Your answer must restate each entry below word for word, with no pictures in it.
** Opening Data for the task block **
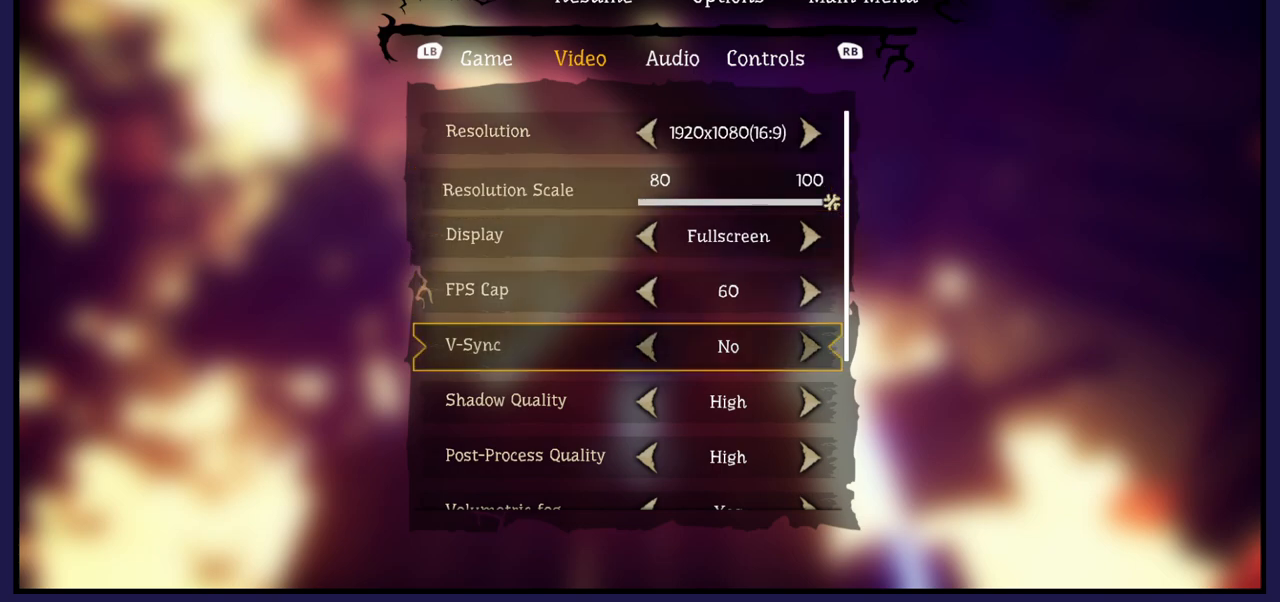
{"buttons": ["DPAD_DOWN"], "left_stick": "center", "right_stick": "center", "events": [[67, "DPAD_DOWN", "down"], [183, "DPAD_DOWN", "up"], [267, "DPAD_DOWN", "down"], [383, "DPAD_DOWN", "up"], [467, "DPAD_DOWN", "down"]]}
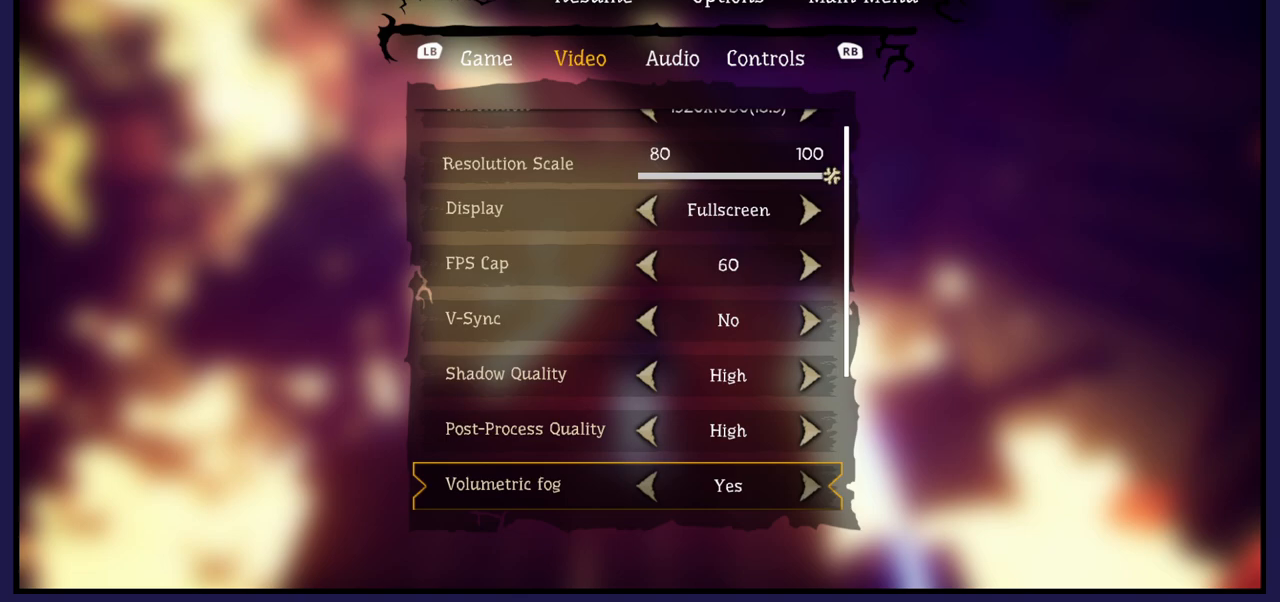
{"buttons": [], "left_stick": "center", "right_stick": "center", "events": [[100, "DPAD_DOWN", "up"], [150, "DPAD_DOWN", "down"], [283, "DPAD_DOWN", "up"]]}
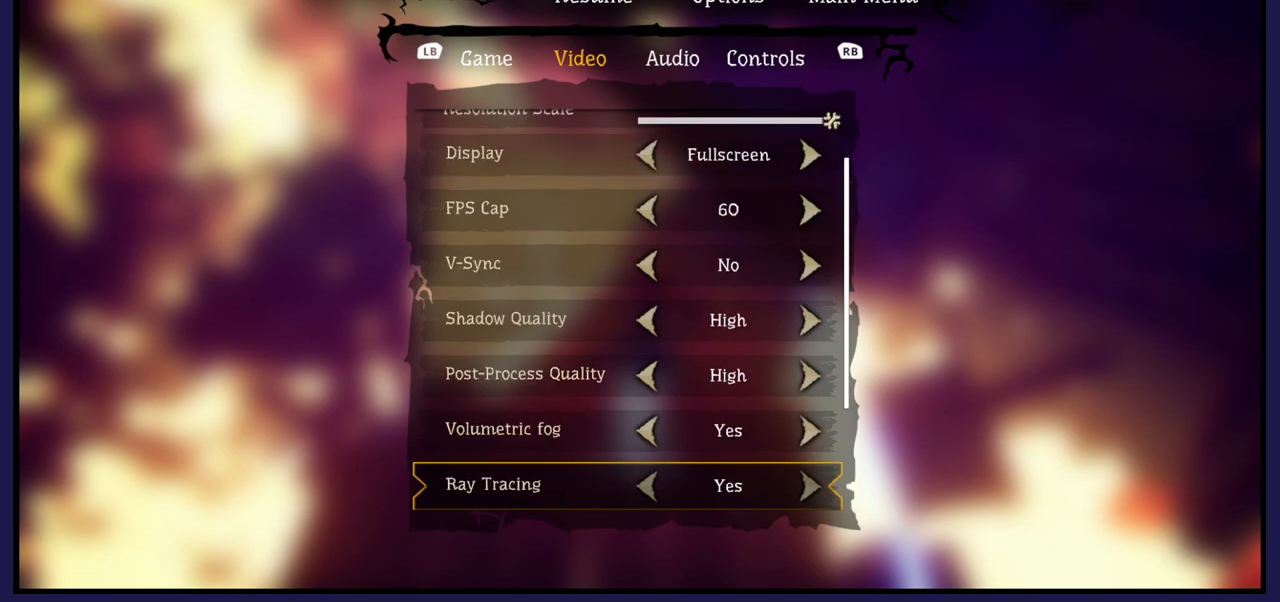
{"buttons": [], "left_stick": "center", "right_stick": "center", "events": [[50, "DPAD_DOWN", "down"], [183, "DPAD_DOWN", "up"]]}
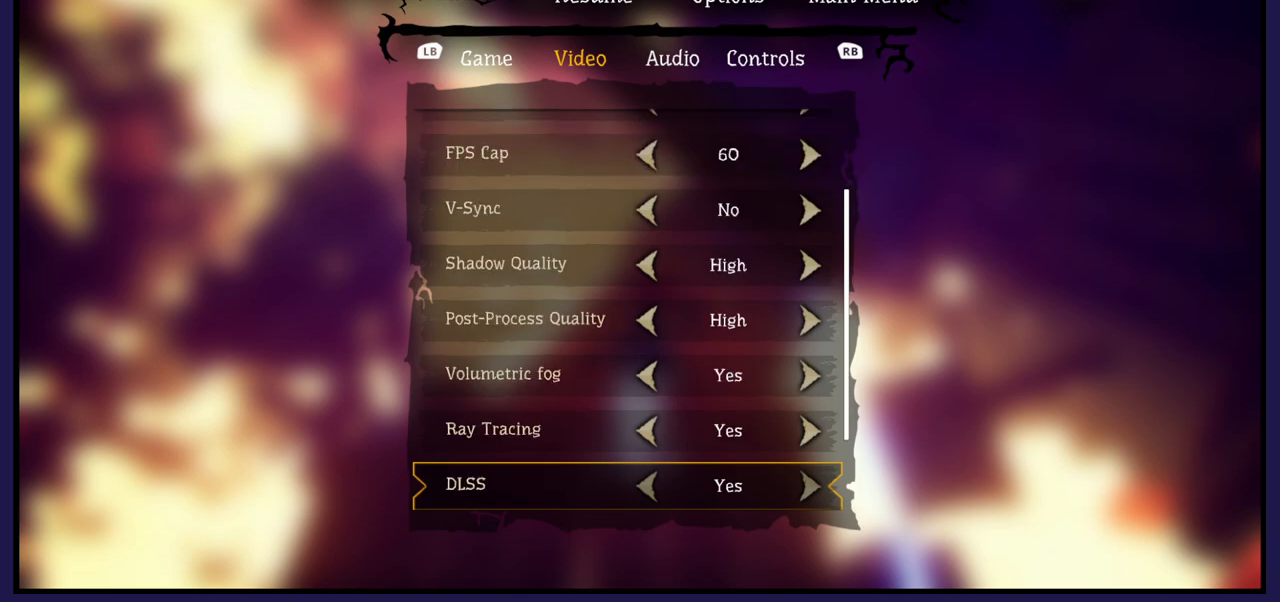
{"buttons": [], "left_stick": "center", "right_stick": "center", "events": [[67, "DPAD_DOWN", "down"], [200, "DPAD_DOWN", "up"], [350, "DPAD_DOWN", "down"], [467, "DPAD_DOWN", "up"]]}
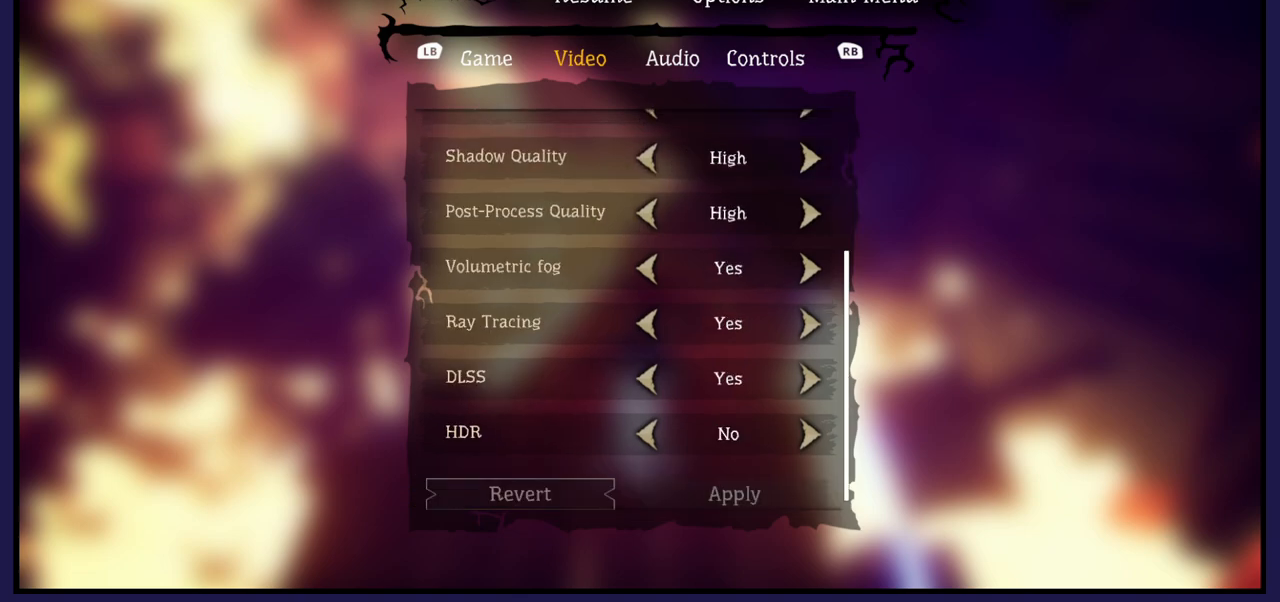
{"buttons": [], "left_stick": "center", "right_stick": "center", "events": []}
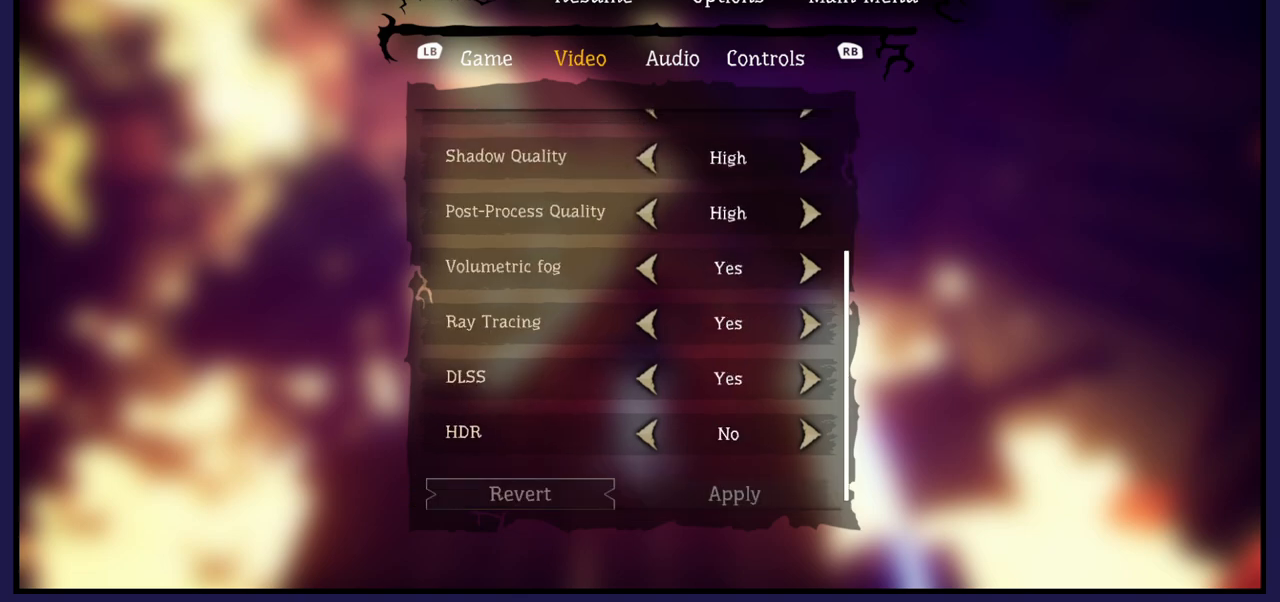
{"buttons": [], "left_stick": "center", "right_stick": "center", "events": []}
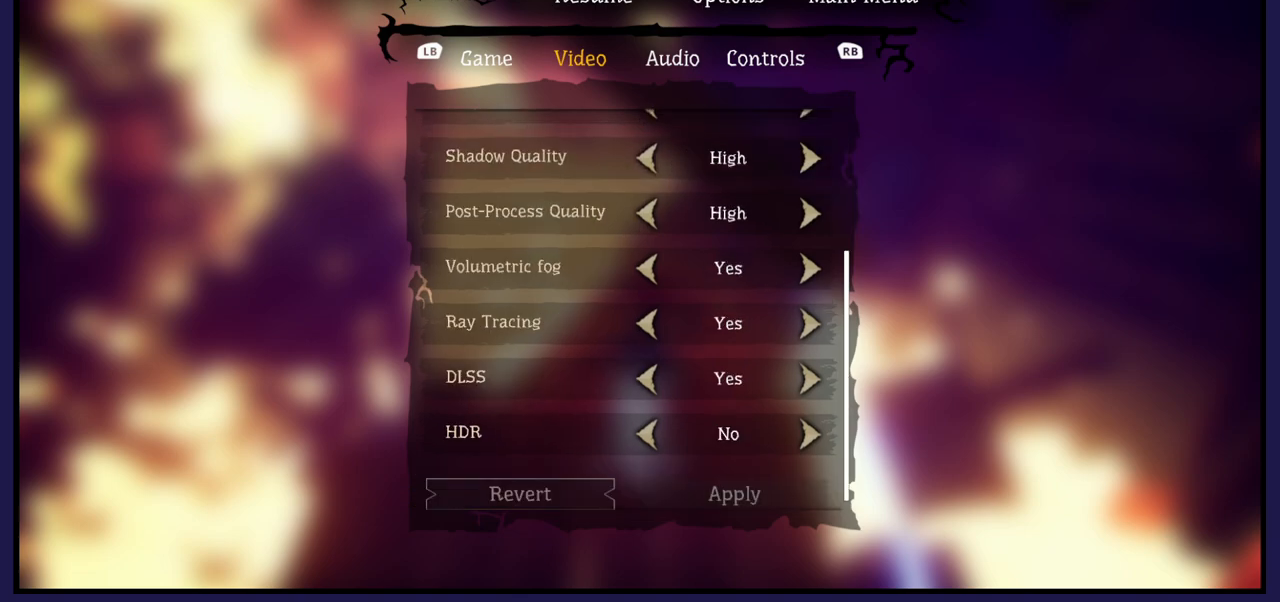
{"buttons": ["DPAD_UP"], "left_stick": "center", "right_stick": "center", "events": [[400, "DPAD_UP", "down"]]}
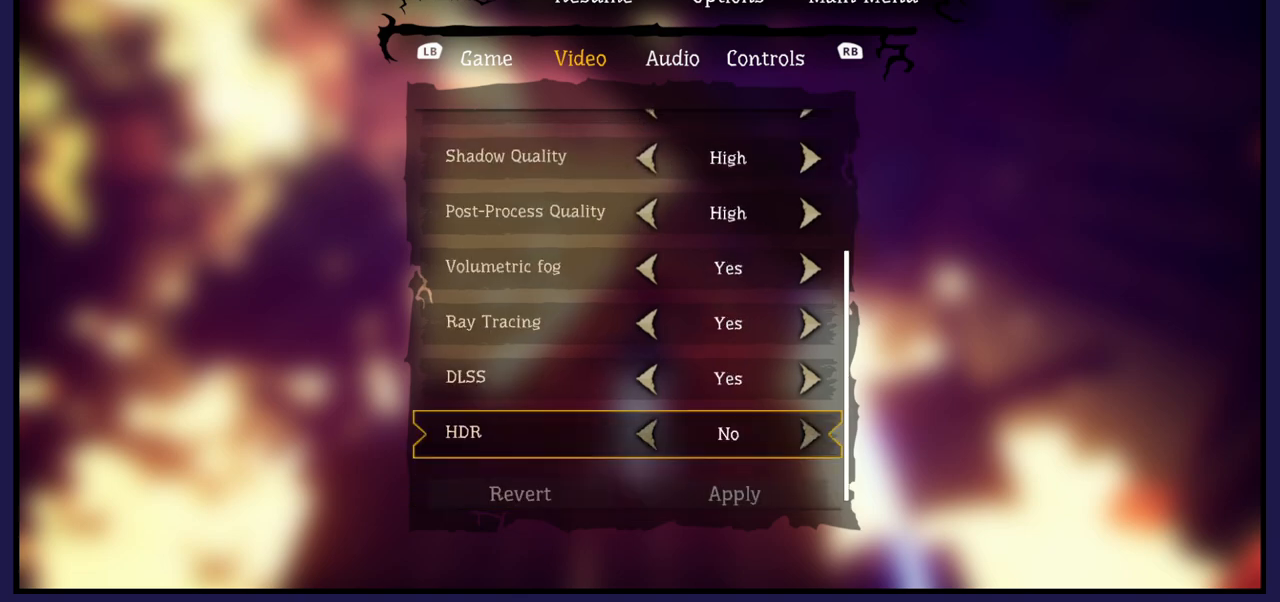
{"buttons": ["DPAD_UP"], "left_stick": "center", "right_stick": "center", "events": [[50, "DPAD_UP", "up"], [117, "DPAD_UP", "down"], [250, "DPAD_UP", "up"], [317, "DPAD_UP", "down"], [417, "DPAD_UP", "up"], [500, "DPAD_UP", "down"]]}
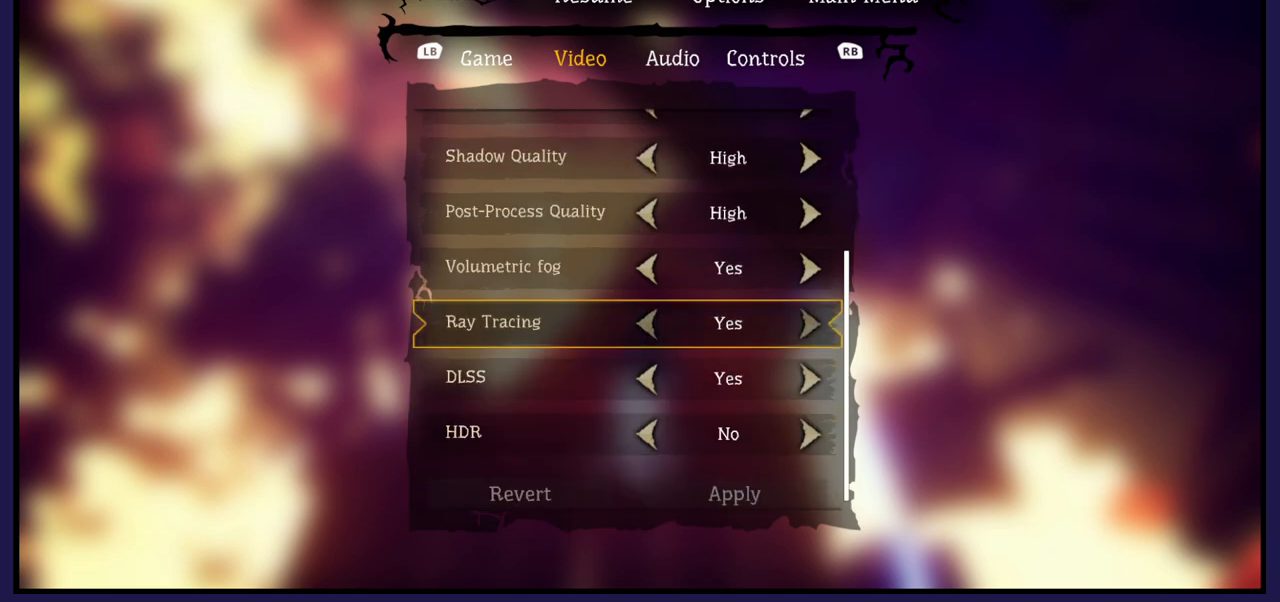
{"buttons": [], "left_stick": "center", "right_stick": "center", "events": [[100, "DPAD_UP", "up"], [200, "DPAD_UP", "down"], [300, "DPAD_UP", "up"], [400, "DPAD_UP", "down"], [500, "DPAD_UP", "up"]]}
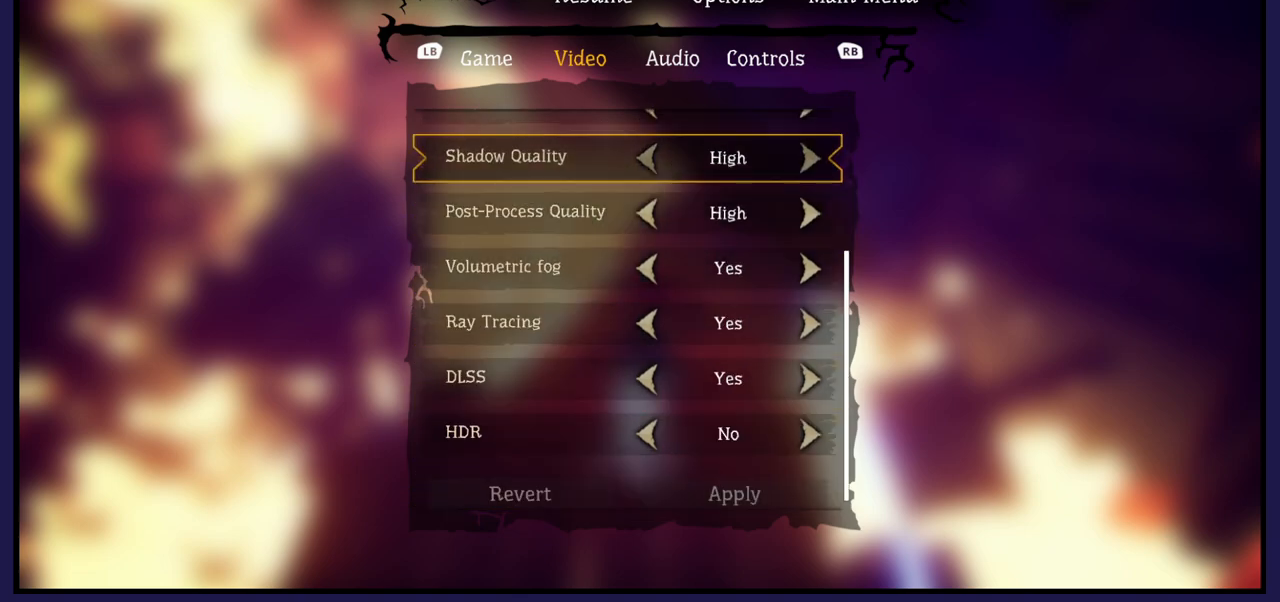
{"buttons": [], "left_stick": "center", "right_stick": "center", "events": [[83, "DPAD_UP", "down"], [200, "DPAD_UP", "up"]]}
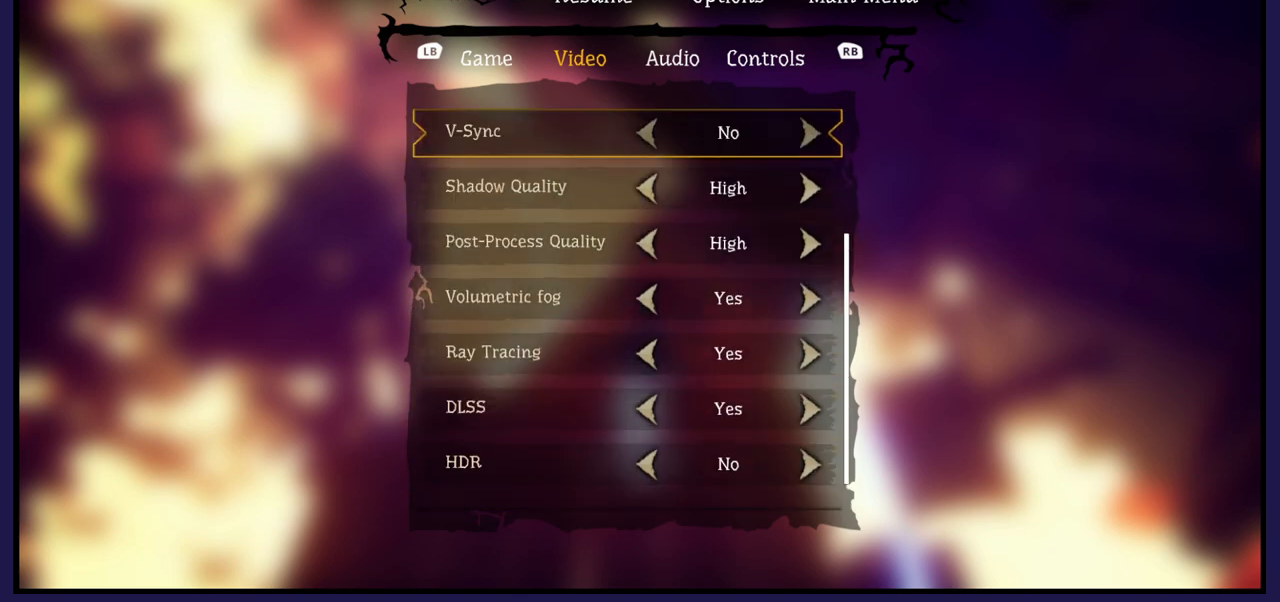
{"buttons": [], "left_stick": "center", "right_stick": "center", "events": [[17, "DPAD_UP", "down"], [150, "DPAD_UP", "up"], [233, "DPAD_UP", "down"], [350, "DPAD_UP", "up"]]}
** Closing Data for the task block **
**Response to this task:**
{"buttons": ["DPAD_DOWN"], "left_stick": "center", "right_stick": "center", "events": [[67, "DPAD_DOWN", "down"], [183, "DPAD_DOWN", "up"], [267, "DPAD_DOWN", "down"], [383, "DPAD_DOWN", "up"], [467, "DPAD_DOWN", "down"]]}
{"buttons": [], "left_stick": "center", "right_stick": "center", "events": [[100, "DPAD_DOWN", "up"], [150, "DPAD_DOWN", "down"], [283, "DPAD_DOWN", "up"]]}
{"buttons": [], "left_stick": "center", "right_stick": "center", "events": [[50, "DPAD_DOWN", "down"], [183, "DPAD_DOWN", "up"]]}
{"buttons": [], "left_stick": "center", "right_stick": "center", "events": [[67, "DPAD_DOWN", "down"], [200, "DPAD_DOWN", "up"], [350, "DPAD_DOWN", "down"], [467, "DPAD_DOWN", "up"]]}
{"buttons": [], "left_stick": "center", "right_stick": "center", "events": []}
{"buttons": [], "left_stick": "center", "right_stick": "center", "events": []}
{"buttons": ["DPAD_UP"], "left_stick": "center", "right_stick": "center", "events": [[400, "DPAD_UP", "down"]]}
{"buttons": ["DPAD_UP"], "left_stick": "center", "right_stick": "center", "events": [[50, "DPAD_UP", "up"], [117, "DPAD_UP", "down"], [250, "DPAD_UP", "up"], [317, "DPAD_UP", "down"], [417, "DPAD_UP", "up"], [500, "DPAD_UP", "down"]]}
{"buttons": [], "left_stick": "center", "right_stick": "center", "events": [[100, "DPAD_UP", "up"], [200, "DPAD_UP", "down"], [300, "DPAD_UP", "up"], [400, "DPAD_UP", "down"], [500, "DPAD_UP", "up"]]}
{"buttons": [], "left_stick": "center", "right_stick": "center", "events": [[83, "DPAD_UP", "down"], [200, "DPAD_UP", "up"]]}
{"buttons": [], "left_stick": "center", "right_stick": "center", "events": [[17, "DPAD_UP", "down"], [150, "DPAD_UP", "up"], [233, "DPAD_UP", "down"], [350, "DPAD_UP", "up"]]}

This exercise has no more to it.